[[ Input material, beginning ]]

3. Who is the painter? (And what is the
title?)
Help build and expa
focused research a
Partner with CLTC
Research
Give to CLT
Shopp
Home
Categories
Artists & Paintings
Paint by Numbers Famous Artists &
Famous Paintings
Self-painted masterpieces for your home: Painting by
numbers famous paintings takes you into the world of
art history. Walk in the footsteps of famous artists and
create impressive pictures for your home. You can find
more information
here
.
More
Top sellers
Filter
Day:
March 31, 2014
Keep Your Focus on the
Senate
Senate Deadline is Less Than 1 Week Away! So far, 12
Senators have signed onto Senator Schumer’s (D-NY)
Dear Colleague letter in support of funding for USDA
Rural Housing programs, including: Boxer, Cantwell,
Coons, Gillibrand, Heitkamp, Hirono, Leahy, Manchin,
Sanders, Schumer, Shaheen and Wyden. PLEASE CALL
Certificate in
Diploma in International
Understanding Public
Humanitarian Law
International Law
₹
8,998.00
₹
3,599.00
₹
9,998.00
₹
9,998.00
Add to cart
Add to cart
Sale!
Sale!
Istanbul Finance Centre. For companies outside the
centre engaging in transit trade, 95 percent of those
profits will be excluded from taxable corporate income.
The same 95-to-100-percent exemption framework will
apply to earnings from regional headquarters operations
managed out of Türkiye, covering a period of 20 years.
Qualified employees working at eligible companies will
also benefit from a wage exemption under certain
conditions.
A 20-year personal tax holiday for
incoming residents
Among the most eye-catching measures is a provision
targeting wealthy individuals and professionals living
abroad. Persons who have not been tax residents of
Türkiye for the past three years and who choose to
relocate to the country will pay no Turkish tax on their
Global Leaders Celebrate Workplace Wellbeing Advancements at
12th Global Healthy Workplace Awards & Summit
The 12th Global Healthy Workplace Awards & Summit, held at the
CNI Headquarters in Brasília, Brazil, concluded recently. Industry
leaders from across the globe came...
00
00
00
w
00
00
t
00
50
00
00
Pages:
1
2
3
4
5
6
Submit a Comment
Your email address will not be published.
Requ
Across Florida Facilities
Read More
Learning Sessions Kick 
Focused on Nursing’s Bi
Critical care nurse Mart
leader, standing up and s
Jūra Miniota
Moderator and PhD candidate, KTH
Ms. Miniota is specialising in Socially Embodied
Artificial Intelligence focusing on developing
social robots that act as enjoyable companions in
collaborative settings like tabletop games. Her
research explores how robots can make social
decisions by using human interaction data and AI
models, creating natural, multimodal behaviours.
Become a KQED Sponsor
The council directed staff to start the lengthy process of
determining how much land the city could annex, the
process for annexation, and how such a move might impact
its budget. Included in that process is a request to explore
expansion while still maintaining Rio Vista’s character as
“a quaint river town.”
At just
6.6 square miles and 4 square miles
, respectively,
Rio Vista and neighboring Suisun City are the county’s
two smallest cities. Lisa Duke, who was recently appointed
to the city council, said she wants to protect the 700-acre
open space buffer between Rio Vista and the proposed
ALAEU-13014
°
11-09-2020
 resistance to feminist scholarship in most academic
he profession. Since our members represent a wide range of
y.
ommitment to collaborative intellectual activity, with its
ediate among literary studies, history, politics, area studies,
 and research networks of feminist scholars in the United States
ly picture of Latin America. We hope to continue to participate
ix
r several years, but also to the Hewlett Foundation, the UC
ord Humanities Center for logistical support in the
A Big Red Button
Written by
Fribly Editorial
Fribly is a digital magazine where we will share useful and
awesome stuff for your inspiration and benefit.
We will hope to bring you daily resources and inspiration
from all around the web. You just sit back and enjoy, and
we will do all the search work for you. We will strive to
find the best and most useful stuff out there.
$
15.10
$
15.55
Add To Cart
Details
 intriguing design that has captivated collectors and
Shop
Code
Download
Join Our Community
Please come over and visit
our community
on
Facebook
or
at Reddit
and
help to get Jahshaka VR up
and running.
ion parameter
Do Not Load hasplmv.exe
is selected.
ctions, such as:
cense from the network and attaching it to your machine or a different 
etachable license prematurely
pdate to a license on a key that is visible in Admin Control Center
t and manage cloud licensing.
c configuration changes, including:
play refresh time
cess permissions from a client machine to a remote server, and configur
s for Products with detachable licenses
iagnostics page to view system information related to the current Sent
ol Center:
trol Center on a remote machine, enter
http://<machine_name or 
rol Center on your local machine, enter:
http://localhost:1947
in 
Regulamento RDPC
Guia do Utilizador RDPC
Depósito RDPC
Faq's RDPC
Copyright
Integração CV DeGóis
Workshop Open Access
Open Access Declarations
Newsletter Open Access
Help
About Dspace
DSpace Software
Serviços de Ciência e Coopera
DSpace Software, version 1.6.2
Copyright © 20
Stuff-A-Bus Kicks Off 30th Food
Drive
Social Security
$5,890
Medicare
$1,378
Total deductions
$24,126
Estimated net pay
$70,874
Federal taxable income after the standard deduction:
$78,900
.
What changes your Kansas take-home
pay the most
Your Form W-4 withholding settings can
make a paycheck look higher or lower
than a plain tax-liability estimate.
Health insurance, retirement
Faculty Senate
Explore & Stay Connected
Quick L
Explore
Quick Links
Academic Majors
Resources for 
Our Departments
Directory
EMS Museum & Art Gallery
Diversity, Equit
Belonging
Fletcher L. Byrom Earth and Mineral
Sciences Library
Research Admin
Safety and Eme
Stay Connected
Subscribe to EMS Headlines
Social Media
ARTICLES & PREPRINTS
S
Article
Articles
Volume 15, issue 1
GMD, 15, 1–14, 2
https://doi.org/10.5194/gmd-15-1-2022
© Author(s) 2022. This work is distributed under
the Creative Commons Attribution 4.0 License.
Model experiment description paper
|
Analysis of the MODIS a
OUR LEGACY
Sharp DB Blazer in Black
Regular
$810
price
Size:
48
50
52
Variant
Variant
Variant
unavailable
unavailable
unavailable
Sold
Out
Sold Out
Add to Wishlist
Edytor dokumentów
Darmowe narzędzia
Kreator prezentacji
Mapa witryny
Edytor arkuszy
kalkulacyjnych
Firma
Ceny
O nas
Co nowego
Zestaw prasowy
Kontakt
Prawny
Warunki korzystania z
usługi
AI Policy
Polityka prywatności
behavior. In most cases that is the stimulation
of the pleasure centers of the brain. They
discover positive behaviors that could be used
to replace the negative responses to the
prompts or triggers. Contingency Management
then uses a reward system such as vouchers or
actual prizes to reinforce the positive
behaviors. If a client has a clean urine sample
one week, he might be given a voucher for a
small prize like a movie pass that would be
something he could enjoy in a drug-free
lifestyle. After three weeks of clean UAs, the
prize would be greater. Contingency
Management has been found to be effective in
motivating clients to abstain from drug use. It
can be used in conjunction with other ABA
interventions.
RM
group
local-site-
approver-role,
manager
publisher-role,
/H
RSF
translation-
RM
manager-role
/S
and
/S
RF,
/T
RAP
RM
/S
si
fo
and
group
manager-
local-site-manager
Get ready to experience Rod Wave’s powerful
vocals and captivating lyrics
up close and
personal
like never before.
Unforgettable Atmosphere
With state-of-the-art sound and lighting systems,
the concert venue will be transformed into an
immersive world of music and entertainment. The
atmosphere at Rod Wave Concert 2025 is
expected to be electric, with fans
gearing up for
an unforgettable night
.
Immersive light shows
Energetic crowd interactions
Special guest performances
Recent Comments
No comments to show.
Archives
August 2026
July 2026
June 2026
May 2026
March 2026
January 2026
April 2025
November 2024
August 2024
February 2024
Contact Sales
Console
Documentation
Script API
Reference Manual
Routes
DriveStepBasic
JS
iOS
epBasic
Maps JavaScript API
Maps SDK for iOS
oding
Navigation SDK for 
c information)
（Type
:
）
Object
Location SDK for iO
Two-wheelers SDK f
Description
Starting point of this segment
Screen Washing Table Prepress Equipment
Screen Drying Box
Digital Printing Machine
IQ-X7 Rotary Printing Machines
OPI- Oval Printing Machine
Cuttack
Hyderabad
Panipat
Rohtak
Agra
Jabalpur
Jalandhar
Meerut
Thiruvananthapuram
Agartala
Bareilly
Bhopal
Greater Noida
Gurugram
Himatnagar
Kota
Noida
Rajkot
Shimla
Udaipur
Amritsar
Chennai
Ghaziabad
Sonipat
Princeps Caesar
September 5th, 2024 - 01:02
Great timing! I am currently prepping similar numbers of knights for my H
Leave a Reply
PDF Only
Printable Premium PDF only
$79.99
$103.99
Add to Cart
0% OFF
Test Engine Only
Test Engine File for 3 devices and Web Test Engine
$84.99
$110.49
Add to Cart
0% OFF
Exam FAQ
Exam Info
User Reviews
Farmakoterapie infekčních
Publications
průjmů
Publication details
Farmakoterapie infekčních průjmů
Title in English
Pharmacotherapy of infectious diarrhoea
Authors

[[ Input material, end ]]

## Task brief
List every line above that contains the word "Schumer".

## Result
Senators have signed onto Senator Schumer’s (D-NY)
Sanders, Schumer, Shaheen and Wyden. PLEASE CALL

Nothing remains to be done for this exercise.